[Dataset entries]
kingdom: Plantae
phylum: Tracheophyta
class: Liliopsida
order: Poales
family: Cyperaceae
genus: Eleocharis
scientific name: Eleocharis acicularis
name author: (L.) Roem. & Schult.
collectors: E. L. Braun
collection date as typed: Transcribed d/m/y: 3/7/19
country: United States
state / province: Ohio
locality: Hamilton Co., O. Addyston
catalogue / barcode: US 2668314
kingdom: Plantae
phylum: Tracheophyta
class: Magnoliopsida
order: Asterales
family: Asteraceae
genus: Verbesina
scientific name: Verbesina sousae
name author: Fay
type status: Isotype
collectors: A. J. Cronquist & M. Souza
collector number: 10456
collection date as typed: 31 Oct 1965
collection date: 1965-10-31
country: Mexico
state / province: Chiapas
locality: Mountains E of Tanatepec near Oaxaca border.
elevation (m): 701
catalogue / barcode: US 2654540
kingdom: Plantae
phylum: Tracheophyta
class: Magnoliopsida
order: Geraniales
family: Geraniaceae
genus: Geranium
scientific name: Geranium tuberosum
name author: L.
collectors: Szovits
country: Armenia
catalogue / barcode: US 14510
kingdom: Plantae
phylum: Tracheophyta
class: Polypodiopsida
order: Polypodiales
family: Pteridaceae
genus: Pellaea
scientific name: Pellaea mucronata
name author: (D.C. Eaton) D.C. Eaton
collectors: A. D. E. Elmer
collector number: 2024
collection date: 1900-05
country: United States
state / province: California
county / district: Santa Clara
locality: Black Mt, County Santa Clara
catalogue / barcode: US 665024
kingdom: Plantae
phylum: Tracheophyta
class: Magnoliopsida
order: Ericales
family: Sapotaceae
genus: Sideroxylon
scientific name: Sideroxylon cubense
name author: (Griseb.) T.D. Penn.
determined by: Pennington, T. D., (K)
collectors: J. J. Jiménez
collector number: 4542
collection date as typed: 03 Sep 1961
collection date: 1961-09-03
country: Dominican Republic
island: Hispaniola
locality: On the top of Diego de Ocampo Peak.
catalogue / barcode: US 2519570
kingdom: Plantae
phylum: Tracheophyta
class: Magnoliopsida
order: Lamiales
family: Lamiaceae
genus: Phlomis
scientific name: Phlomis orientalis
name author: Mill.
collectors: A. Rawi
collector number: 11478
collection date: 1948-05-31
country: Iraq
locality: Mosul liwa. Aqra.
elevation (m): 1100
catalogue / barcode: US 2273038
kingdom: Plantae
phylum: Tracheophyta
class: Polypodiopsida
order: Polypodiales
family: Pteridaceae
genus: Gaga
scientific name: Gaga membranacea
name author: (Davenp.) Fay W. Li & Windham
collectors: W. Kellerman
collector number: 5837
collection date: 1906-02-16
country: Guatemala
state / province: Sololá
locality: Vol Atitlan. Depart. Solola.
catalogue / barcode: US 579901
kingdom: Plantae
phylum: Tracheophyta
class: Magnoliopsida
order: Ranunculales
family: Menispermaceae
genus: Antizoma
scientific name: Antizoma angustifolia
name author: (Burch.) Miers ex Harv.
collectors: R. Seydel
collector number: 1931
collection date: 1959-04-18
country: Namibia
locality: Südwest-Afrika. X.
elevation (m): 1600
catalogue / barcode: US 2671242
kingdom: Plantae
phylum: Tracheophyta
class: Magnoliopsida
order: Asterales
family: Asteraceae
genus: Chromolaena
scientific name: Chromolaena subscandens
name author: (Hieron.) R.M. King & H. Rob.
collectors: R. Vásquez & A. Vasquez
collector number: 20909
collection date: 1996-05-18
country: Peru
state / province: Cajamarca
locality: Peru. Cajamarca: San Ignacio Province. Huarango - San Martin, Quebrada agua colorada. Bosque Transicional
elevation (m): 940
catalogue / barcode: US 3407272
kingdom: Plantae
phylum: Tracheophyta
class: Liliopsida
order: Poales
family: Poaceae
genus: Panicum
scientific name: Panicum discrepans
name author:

What is needed
Recast all of the material above as a numbered list, leaving out any blank lines.

Reply
1. kingdom: Plantae
2. phylum: Tracheophyta
3. class: Liliopsida
4. order: Poales
5. family: Cyperaceae
6. genus: Eleocharis
7. scientific name: Eleocharis acicularis
8. name author: (L.) Roem. & Schult.
9. collectors: E. L. Braun
10. collection date as typed: Transcribed d/m/y: 3/7/19
11. country: United States
12. state / province: Ohio
13. locality: Hamilton Co., O. Addyston
14. catalogue / barcode: US 2668314
15. kingdom: Plantae
16. phylum: Tracheophyta
17. class: Magnoliopsida
18. order: Asterales
19. family: Asteraceae
20. genus: Verbesina
21. scientific name: Verbesina sousae
22. name author: Fay
23. type status: Isotype
24. collectors: A. J. Cronquist & M. Souza
25. collector number: 10456
26. collection date as typed: 31 Oct 1965
27. collection date: 1965-10-31
28. country: Mexico
29. state / province: Chiapas
30. locality: Mountains E of Tanatepec near Oaxaca border.
31. elevation (m): 701
32. catalogue / barcode: US 2654540
33. kingdom: Plantae
34. phylum: Tracheophyta
35. class: Magnoliopsida
36. order: Geraniales
37. family: Geraniaceae
38. genus: Geranium
39. scientific name: Geranium tuberosum
40. name author: L.
41. collectors: Szovits
42. country: Armenia
43. catalogue / barcode: US 14510
44. kingdom: Plantae
45. phylum: Tracheophyta
46. class: Polypodiopsida
47. order: Polypodiales
48. family: Pteridaceae
49. genus: Pellaea
50. scientific name: Pellaea mucronata
51. name author: (D.C. Eaton) D.C. Eaton
52. collectors: A. D. E. Elmer
53. collector number: 2024
54. collection date: 1900-05
55. country: United States
56. state / province: California
57. county / district: Santa Clara
58. locality: Black Mt, County Santa Clara
59. catalogue / barcode: US 665024
60. kingdom: Plantae
61. phylum: Tracheophyta
62. class: Magnoliopsida
63. order: Ericales
64. family: Sapotaceae
65. genus: Sideroxylon
66. scientific name: Sideroxylon cubense
67. name author: (Griseb.) T.D. Penn.
68. determined by: Pennington, T. D., (K)
69. collectors: J. J. Jiménez
70. collector number: 4542
71. collection date as typed: 03 Sep 1961
72. collection date: 1961-09-03
73. country: Dominican Republic
74. island: Hispaniola
75. locality: On the top of Diego de Ocampo Peak.
76. catalogue / barcode: US 2519570
77. kingdom: Plantae
78. phylum: Tracheophyta
79. class: Magnoliopsida
80. order: Lamiales
81. family: Lamiaceae
82. genus: Phlomis
83. scientific name: Phlomis orientalis
84. name author: Mill.
85. collectors: A. Rawi
86. collector number: 11478
87. collection date: 1948-05-31
88. country: Iraq
89. locality: Mosul liwa. Aqra.
90. elevation (m): 1100
91. catalogue / barcode: US 2273038
92. kingdom: Plantae
93. phylum: Tracheophyta
94. class: Polypodiopsida
95. order: Polypodiales
96. family: Pteridaceae
97. genus: Gaga
98. scientific name: Gaga membranacea
99. name author: (Davenp.) Fay W. Li & Windham
100. collectors: W. Kellerman
101. collector number: 5837
102. collection date: 1906-02-16
103. country: Guatemala
104. state / province: Sololá
105. locality: Vol Atitlan. Depart. Solola.
106. catalogue / barcode: US 579901
107. kingdom: Plantae
108. phylum: Tracheophyta
109. class: Magnoliopsida
110. order: Ranunculales
111. family: Menispermaceae
112. genus: Antizoma
113. scientific name: Antizoma angustifolia
114. name author: (Burch.) Miers ex Harv.
115. collectors: R. Seydel
116. collector number: 1931
117. collection date: 1959-04-18
118. country: Namibia
119. locality: Südwest-Afrika. X.
120. elevation (m): 1600
121. catalogue / barcode: US 2671242
122. kingdom: Plantae
123. phylum: Tracheophyta
124. class: Magnoliopsida
125. order: Asterales
126. family: Asteraceae
127. genus: Chromolaena
128. scientific name: Chromolaena subscandens
129. name author: (Hieron.) R.M. King & H. Rob.
130. collectors: R. Vásquez & A. Vasquez
131. collector number: 20909
132. collection date: 1996-05-18
133. country: Peru
134. state / province: Cajamarca
135. locality: Peru. Cajamarca: San Ignacio Province. Huarango - San Martin, Quebrada agua colorada. Bosque Transicional
136. elevation (m): 940
137. catalogue / barcode: US 3407272
138. kingdom: Plantae
139. phylum: Tracheophyta
140. class: Liliopsida
141. order: Poales
142. family: Poaceae
143. genus: Panicum
144. scientific name: Panicum discrepans
145. name author:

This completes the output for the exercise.